Work required:
Show, in full, each line of the data that contains "pods".

Top of Extracted data

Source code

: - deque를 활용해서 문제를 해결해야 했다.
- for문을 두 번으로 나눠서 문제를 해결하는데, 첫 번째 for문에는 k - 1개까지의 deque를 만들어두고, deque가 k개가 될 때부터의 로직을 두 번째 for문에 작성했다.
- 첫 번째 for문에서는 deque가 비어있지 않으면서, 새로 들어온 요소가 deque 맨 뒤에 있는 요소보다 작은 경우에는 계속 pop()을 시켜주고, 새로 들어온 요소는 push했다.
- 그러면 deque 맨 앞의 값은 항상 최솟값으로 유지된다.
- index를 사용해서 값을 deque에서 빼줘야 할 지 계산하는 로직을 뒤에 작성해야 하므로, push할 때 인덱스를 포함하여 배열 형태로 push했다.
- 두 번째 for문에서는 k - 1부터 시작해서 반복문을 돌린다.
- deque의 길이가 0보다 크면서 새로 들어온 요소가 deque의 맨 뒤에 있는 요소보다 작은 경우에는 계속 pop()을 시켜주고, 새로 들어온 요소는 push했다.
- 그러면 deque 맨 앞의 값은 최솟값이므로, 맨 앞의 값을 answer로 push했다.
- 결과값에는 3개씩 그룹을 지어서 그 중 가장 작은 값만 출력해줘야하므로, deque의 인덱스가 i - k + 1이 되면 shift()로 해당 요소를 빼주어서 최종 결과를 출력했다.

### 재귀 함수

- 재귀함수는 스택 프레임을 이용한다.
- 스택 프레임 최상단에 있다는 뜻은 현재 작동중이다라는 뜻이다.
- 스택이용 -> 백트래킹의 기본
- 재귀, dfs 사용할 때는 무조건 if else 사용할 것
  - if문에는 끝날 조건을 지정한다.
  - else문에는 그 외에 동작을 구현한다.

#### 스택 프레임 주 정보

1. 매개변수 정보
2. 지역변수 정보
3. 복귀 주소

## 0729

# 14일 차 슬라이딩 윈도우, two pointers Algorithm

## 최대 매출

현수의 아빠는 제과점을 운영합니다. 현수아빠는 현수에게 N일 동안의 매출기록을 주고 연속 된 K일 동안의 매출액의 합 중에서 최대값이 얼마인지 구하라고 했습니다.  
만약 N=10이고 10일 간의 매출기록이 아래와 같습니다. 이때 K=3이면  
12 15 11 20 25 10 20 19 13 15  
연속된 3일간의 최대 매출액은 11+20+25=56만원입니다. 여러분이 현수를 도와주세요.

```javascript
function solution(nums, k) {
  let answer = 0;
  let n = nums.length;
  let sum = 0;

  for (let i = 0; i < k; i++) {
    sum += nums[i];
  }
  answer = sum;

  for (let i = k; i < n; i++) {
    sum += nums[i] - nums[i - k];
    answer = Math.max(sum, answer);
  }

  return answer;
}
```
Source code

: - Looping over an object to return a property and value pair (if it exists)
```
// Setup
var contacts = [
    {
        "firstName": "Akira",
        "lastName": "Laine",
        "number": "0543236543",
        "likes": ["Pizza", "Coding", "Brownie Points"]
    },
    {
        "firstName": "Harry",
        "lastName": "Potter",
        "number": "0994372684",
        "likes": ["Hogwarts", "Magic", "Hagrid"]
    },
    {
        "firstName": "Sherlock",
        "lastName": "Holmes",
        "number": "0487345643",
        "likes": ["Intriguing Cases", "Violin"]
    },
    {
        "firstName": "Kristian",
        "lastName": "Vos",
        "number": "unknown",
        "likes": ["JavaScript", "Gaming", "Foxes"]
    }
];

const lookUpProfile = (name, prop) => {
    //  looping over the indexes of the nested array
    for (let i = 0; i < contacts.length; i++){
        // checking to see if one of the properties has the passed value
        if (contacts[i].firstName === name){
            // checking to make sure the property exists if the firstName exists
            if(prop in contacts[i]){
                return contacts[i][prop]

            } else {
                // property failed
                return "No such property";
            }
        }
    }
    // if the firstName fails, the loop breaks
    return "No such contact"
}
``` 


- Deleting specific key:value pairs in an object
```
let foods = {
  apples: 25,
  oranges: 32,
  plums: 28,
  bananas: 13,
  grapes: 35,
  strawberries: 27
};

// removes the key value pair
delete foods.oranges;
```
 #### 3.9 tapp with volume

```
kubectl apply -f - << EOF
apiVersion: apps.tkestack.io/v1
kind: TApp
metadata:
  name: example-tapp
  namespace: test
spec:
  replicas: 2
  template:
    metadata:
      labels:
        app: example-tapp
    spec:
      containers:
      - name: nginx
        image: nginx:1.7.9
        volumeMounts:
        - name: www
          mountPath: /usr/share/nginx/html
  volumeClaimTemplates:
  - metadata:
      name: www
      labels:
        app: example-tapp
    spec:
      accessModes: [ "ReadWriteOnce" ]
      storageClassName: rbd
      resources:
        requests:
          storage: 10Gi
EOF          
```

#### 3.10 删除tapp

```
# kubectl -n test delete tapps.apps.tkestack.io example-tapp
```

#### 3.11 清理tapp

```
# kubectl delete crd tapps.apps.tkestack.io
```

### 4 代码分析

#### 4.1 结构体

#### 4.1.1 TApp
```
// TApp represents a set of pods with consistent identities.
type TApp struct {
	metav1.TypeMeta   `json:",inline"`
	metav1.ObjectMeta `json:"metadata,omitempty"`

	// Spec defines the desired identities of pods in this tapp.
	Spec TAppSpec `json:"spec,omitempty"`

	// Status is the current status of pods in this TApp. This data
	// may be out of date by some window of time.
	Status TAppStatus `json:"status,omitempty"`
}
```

Bottom of Extracted data

Answer box:
// TApp represents a set of pods with consistent identities.
	// Spec defines the desired identities of pods in this tapp.
	// Status is the current status of pods in this TApp. This data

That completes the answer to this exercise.